What you will do: Reproduce exactly the line with "index tip: (487, 412)" and every line that follows it below, up to and including the last one. Do not include pictures or anything else.

====== Entries provided ======

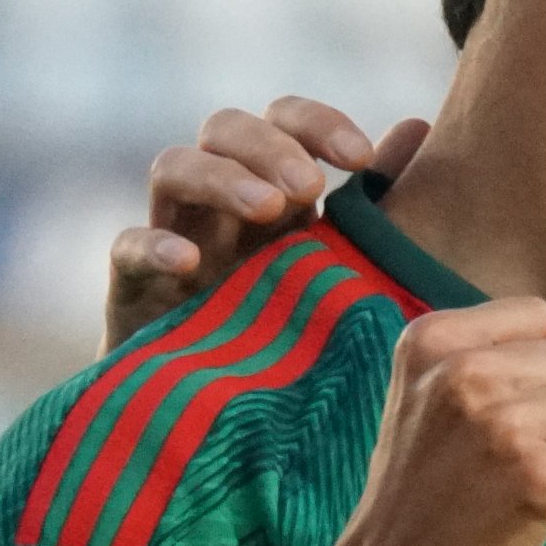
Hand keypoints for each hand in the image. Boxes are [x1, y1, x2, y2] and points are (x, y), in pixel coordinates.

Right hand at [106, 101, 433, 347]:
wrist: (214, 425)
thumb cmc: (288, 339)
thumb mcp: (337, 272)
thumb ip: (378, 206)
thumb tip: (420, 126)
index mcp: (272, 189)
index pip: (284, 121)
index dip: (318, 123)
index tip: (359, 159)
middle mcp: (218, 202)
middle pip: (225, 128)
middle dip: (268, 146)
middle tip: (307, 188)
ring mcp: (171, 237)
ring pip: (172, 166)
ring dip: (220, 177)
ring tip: (266, 209)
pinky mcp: (131, 289)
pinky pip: (126, 247)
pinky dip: (153, 245)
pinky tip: (189, 263)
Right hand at [313, 299, 545, 545]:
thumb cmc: (423, 490)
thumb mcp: (431, 400)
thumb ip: (510, 361)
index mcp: (430, 341)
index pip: (535, 317)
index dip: (530, 367)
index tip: (487, 412)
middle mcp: (462, 372)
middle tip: (491, 457)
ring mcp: (500, 423)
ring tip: (508, 479)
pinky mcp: (537, 473)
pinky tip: (532, 499)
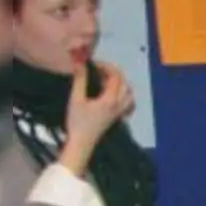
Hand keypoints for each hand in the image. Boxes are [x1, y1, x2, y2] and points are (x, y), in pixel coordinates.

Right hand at [59, 60, 133, 174]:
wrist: (82, 143)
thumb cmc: (77, 122)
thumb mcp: (76, 99)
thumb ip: (80, 79)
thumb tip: (80, 62)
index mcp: (110, 99)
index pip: (115, 76)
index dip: (105, 66)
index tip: (93, 64)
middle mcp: (119, 104)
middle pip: (124, 83)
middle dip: (113, 72)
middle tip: (98, 70)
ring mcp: (120, 112)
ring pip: (129, 93)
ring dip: (120, 83)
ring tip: (106, 80)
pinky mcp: (118, 117)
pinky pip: (129, 103)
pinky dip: (124, 95)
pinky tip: (113, 95)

======

Answer section:
index tip: (487, 412)
middle mcp: (462, 372)
middle tip: (491, 457)
ring mcp: (500, 423)
ring tip: (508, 479)
pinky mcp: (537, 473)
pinky tip: (532, 499)
Hand keypoints for each hand in the image. Boxes are [x1, y1, x2, y2] and points are (x, y), in pixel coordinates.

Right hand at [59, 60, 133, 174]:
wrist: (82, 143)
thumb cmc: (77, 122)
thumb mcp: (76, 99)
thumb ip: (80, 79)
thumb tip: (80, 62)
index mcp: (110, 99)
index pip: (115, 76)
index dip: (105, 66)
index tip: (93, 64)
middle mcp: (119, 104)
middle pip: (124, 83)
middle dip: (113, 72)
middle tip: (98, 70)
ring mcp: (120, 112)
ring pip: (129, 93)
ring dip: (120, 83)
ring tip: (106, 80)
pinky mcp: (118, 117)
pinky pip: (129, 103)
pinky dip: (124, 95)
pinky tip: (113, 95)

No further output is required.